Why? Xcode supports building a UB directly for you (by default
Release configuration does this while Debug only build the
platform you are running on). You don't need to make it harder
on yourself. This capability works fine so I suggest you use it.
Because I'm not an Xcode wizard.
You don't have to be.
Right. And you have to be a terminal wizard to set up script phase
that lipos your binaries. This was necessary in Xcode 2.1, but
those days, luckily, are long gone.
I wish that were true. Unfortunately, Xcode's automatic Universal
Binary creation facility always applies exactly the same rules to
exactly the same set of files for both the ppc and i386 editions of a
Universal Binary. Any deviation from this prescription requires that
the two editions be lipo'd together manually.
In my case, the real-time lossless SheerVideo codecs have a large
number of G4-specific, G5-specific, and Intel-specific functions
containing vector-processor-specific assembler code and requiring
processor-specific optimization flags. Because in gcc all
optimization flags can only be specified on the command line, not as
#pragmas in the source code, this means I have many processor-
specific source files with processor-specific flags.
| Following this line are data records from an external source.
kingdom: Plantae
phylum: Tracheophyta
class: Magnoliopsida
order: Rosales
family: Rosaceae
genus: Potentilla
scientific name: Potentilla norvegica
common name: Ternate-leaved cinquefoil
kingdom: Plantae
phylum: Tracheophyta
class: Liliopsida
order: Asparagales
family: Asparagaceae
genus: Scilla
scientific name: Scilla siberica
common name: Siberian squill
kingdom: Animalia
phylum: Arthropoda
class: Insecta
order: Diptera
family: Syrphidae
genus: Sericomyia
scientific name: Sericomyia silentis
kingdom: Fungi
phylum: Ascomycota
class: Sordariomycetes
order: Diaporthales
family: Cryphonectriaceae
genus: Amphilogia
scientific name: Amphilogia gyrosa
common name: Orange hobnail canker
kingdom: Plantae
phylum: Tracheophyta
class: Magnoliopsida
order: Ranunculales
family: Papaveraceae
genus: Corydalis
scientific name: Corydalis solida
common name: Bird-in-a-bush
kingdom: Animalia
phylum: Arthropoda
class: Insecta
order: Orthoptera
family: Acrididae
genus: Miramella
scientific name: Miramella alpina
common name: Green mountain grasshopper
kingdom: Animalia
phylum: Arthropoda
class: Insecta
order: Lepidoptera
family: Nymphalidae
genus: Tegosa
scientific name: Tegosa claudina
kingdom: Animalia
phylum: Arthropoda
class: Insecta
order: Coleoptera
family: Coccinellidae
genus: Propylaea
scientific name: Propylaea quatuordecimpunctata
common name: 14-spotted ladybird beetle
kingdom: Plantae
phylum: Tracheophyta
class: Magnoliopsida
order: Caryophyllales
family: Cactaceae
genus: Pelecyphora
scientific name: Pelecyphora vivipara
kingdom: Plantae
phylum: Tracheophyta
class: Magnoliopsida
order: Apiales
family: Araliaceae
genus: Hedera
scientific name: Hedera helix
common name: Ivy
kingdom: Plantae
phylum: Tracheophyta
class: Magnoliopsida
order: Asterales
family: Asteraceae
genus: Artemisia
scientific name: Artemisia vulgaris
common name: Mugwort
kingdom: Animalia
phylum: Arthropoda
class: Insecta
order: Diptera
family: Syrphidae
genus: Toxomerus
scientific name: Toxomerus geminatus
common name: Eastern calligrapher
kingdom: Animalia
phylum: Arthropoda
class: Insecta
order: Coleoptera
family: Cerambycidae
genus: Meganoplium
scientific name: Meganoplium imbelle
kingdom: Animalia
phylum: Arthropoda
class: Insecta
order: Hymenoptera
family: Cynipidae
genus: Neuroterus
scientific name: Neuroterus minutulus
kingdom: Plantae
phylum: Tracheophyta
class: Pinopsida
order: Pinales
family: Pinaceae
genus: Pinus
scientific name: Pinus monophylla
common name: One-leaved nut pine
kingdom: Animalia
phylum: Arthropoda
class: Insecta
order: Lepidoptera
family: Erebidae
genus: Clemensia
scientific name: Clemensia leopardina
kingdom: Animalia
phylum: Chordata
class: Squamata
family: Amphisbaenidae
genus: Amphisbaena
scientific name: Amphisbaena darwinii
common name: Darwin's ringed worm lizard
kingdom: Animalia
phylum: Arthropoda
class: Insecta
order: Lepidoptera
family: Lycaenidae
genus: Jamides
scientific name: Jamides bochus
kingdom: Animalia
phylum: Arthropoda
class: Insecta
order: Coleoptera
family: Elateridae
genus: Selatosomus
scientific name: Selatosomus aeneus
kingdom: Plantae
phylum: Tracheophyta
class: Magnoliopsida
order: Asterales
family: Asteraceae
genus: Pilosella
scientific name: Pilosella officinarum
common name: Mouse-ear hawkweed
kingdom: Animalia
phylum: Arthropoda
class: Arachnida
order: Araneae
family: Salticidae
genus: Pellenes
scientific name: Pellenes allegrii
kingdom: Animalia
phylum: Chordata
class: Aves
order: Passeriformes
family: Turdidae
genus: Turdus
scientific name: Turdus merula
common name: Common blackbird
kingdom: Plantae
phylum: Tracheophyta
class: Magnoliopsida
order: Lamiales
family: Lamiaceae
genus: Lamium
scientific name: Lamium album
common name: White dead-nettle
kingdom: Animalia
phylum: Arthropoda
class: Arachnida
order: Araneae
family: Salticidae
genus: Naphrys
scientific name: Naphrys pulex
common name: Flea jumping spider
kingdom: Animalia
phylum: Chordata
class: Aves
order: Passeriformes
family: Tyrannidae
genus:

When building for just ppc, or just i386, I can fake out Xcode by
applying symbolic flags (e.g. $(G4Flags), $(G5Flags)) to those files,
and defining those symbols as environment variables specific to the
configuration. Thus $(G4Flags) is defined away as an empty string for
the i386 configurations, and as actual G4 AltiVec optimization flags
for the ppc configurations.
But the way Xcode works, a universal binary is a single configuration
with two architectures. So there's no way to give it architecture-
specific flags. And if I define the flags for both architectures,
then gcc barfs when Xcode feeds the C preprocessor unrecognized flags
for the wrong processor.
In my projects, I actually use *targets* for debug/release, even
though all the Xcode docs suggest to use configs for this... The
main reason I do this is that this is the only way to actually have
different files included in the target in the debug case. Then I
have different configurations set up for the architectures - PPC,
Intel, and Universal. I used to have the Universal setup configured
as just a script phase, which manually lipo'd the outputs of the PPC
and Intel configs. I'm certainly no script wizard, and it wasn't
that hard to set up. This allows you to have completely independent
settings for the PPC and Intel builds, so it's a little more flexible
than the automatic Xcode method for setting up a UB. Also, for my
day-to-day development I can select the config for the machine I'm
developing on, and compiles are then twice as fast. Then I can
switch to the Universal config when I need to do a release build, or
a test build for multiple architectures.